Tier Transport Latency budget Cost Concurrency/GPU
Text WS/HTTP seconds cheap many
Voice WebRTC: VAD→STT→LLM→TTS sub-second (mouth-to-mouth) GPU slot few
Video + vision specialist sub-second + 200ms vision GPU slot ++ fewer
  • Escalation triggers: explicit ask · detected frustration (now measurable from the prosody/visual tags!) · task complexity · identity verification · human handoff.
  • Handoff: provision the tier’s GPU slot, attach the existing session (history + intent + fused affect state) — the voice tier starts already knowing the user is frustrated about the fee. Downgrade path symmetric.
  • Barge-in re-sequences, not just cancels. When the human interrupts the bot, you (1) cancel TTS instantly (10_audio_pipeline_interruptible — single Event, single-chunk latency) AND (2) treat the interruption as a new high-priority event that may reorder/discard buffered tokens in the sequencer.

7. Build order (the “layer a constraint” rhythm)

Each step runs before the next exists — present it this way; let the interviewer “add a requirement” and each requirement is the next step.

  1. Text messaging — session store + stateless handlers + LLM. Baseline.
  2. Persistent, transport-agnostic session{id, identity, history, state}; workers stateless. ← the decision that makes everything else cheap.
  3. Voice channel — WebRTC + VAD→STT→LLM→TTS, reusing the same store + LLM.
  4. Sequencer — event-time calibration + watermark commit; needed the moment two streams coexist.
  5. Fusion — specialists emit tags; bundle co-temporal annotations; design the tag schema around channel-unique signal.
  6. Video channel — add the 200ms vision specialist; the sequencer’s window widens to its latency; nothing else changes (that’s the payoff of step 4).
  7. Escalation controller — triggers + handoff + downgrade.
  8. Real-time hardening — turn-taking/endpointing, barge-in re-sequencing, AEC3.
  9. Scale & economics — scheduler (text tier vs GPU voice/video slots), batch the shared LLM, persist KV-cache across escalation (~7× headroom from KV-cache compression — see voice_agents_notes.md), cost per session per tier.

8. Connections to the rest of the prep set

This design Reuses pattern from
Sequencer watermark commit 09_web_crawler Queue.join() (don’t finalize in-flight)
Watermark = min over streams; idle straggler 15_training_pipeline all-reduce barrier
Commit on watermark OR deadline 14_inference_server size-OR-timer trigger
Barge-in cancel 10_audio_pipeline_interruptible (single Event)
Shared LLM, KV-cache = session memory 14_inference_server (token = unit of work)
Tiers = work units → capacity units README resource scheduler thesis
Event-time merge (heap) algorithms_cheatsheet heap / k-way merge

9. Things to say out loud (interview ammo)

  • “This is a stream-join on event-time — the modalities are sources; the hard part is the reorder window and the watermark that decides when the timeline is safe to commit.”
  • “Audio is ~80ms, visual ~200ms, so simultaneous edge events arrive ~120ms apart.

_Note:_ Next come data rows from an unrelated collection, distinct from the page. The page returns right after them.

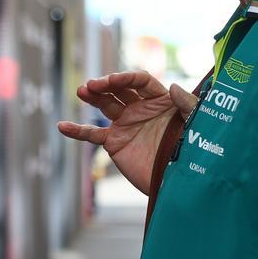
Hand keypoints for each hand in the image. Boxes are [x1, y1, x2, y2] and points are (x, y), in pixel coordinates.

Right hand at [58, 72, 197, 192]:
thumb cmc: (191, 149)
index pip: (140, 81)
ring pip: (105, 105)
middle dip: (105, 84)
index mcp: (159, 99)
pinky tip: (63, 126)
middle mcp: (140, 108)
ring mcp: (125, 124)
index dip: (126, 78)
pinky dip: (77, 131)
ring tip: (82, 91)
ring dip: (93, 96)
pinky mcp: (114, 142)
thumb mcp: (194, 123)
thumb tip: (173, 86)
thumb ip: (186, 104)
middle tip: (93, 85)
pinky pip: (93, 134)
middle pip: (119, 89)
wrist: (178, 180)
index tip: (114, 80)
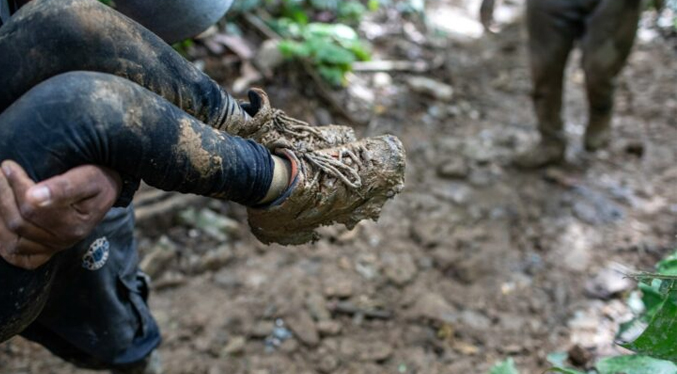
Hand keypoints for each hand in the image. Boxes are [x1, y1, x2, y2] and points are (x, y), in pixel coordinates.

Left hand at [0, 161, 121, 269]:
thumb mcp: (88, 179)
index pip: (32, 208)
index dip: (16, 185)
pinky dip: (4, 242)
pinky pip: (17, 256)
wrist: (107, 191)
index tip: (8, 165)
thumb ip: (64, 187)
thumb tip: (33, 196)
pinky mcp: (46, 252)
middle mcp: (63, 240)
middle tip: (0, 174)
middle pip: (19, 222)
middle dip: (3, 196)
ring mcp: (53, 248)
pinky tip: (2, 222)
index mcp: (74, 225)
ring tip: (0, 191)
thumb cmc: (97, 181)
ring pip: (12, 239)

I calibrate by subtracting per-stream latency and size the reorder window to the slowest modality — correctness is bounded by your slowest channel.”
  • “I use late fusion — specialists emit structured tags — so models are swappable and it degrades gracefully. The schema is designed around the signal unique to each channel: tone from audio, referents from video.”
  • “Escalation is a tier upgrade of one persistent session, not a new conversation — which is why I make the session store transport-agnostic on day one.”
  • “Barge-in doesn’t just cancel TTS — it re-sequences, because the interruption is a new high-priority event in the timeline.”

Open questions for the next pass

  • Mouth-to-mouth latency target (banks usually want <800ms) → budget breakdown across VAD/STT/LLM/TTS + network + the 200ms vision tax.
  • Self-host vs API per hop (see voice_agents_notes.md cost tables).
  • Tag schema: exact fields per modality; how much affect detail the LLM can actually use.
  • Failure modes: one specialist down (degrade to remaining channels), watermark starvation, clock skew across edge devices.